Exercise objective »
Word for word, return the lines from the start of the entries below through the line that has "immunohistochemical stain labels".

Input »
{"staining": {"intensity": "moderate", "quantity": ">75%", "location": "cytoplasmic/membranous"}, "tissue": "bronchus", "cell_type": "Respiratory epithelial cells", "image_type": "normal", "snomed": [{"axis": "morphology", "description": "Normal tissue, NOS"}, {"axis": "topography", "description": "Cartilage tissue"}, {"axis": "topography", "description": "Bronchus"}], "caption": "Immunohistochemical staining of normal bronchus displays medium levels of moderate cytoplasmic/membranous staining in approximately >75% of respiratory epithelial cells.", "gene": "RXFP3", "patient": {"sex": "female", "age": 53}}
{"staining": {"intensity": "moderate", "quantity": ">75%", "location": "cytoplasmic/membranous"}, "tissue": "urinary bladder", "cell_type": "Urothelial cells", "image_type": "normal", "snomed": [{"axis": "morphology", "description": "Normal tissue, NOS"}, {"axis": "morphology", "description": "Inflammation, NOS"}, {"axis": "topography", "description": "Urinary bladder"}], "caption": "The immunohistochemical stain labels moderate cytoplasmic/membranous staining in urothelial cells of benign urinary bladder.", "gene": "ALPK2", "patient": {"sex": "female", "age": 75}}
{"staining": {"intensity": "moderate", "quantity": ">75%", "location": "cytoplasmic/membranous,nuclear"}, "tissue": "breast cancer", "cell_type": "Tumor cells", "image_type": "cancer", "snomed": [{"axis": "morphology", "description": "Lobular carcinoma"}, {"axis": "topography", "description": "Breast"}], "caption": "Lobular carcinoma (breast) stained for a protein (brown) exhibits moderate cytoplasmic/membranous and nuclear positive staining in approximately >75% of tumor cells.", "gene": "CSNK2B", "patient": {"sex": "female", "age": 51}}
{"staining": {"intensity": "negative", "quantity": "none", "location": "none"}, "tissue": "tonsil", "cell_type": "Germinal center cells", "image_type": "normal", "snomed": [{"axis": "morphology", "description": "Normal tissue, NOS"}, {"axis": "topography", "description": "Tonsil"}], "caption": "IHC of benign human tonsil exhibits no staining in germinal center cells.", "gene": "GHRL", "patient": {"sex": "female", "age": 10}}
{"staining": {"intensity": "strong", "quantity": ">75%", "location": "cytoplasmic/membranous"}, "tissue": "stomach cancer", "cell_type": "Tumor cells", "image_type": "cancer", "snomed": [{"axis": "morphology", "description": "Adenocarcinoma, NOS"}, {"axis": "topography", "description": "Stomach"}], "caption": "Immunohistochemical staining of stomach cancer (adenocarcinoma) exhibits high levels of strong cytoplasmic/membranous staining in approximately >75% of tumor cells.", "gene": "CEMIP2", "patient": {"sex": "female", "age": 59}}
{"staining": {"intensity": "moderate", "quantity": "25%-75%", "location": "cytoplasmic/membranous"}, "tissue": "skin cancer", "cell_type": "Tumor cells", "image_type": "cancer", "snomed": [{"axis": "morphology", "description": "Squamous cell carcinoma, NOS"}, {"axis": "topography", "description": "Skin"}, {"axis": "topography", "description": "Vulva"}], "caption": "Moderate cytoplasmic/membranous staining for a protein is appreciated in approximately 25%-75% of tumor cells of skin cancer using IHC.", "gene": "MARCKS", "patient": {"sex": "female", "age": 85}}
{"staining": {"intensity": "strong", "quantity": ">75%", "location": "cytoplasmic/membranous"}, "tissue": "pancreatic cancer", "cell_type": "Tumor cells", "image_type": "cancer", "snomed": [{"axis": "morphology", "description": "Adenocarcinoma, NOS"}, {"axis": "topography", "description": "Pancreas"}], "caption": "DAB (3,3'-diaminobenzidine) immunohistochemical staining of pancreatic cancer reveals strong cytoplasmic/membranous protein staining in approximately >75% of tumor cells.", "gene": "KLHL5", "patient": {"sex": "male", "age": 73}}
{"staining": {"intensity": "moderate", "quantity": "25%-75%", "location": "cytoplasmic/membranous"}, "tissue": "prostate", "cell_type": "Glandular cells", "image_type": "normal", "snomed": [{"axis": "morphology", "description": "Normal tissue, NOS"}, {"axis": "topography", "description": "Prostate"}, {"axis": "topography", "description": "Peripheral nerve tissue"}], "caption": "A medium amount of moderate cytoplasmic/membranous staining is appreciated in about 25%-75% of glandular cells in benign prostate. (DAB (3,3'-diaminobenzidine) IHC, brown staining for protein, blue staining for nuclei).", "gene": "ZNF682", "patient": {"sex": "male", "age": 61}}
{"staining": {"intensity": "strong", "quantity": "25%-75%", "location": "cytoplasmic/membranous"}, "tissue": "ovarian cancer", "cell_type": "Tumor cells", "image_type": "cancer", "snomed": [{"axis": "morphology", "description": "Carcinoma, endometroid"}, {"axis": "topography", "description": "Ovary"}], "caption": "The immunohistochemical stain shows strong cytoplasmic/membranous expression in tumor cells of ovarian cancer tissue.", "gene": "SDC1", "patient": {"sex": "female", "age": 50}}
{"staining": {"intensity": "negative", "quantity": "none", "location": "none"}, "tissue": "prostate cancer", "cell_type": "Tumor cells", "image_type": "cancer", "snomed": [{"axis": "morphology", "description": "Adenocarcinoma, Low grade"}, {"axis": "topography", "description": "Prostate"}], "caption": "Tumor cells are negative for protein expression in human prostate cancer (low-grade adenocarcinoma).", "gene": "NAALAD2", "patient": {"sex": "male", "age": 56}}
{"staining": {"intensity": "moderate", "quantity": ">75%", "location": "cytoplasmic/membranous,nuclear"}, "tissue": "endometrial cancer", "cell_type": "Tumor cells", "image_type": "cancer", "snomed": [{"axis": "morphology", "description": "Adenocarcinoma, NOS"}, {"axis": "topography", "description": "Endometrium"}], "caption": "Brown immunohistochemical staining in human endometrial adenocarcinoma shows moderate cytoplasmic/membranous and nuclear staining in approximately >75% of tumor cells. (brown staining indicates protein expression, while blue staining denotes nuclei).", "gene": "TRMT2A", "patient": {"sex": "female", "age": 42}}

Answer section »
{"staining": {"intensity": "moderate", "quantity": ">75%", "location": "cytoplasmic/membranous"}, "tissue": "bronchus", "cell_type": "Respiratory epithelial cells", "image_type": "normal", "snomed": [{"axis": "morphology", "description": "Normal tissue, NOS"}, {"axis": "topography", "description": "Cartilage tissue"}, {"axis": "topography", "description": "Bronchus"}], "caption": "Immunohistochemical staining of normal bronchus displays medium levels of moderate cytoplasmic/membranous staining in approximately >75% of respiratory epithelial cells.", "gene": "RXFP3", "patient": {"sex": "female", "age": 53}}
{"staining": {"intensity": "moderate", "quantity": ">75%", "location": "cytoplasmic/membranous"}, "tissue": "urinary bladder", "cell_type": "Urothelial cells", "image_type": "normal", "snomed": [{"axis": "morphology", "description": "Normal tissue, NOS"}, {"axis": "morphology", "description": "Inflammation, NOS"}, {"axis": "topography", "description": "Urinary bladder"}], "caption": "The immunohistochemical stain labels moderate cytoplasmic/membranous staining in urothelial cells of benign urinary bladder.", "gene": "ALPK2", "patient": {"sex": "female", "age": 75}}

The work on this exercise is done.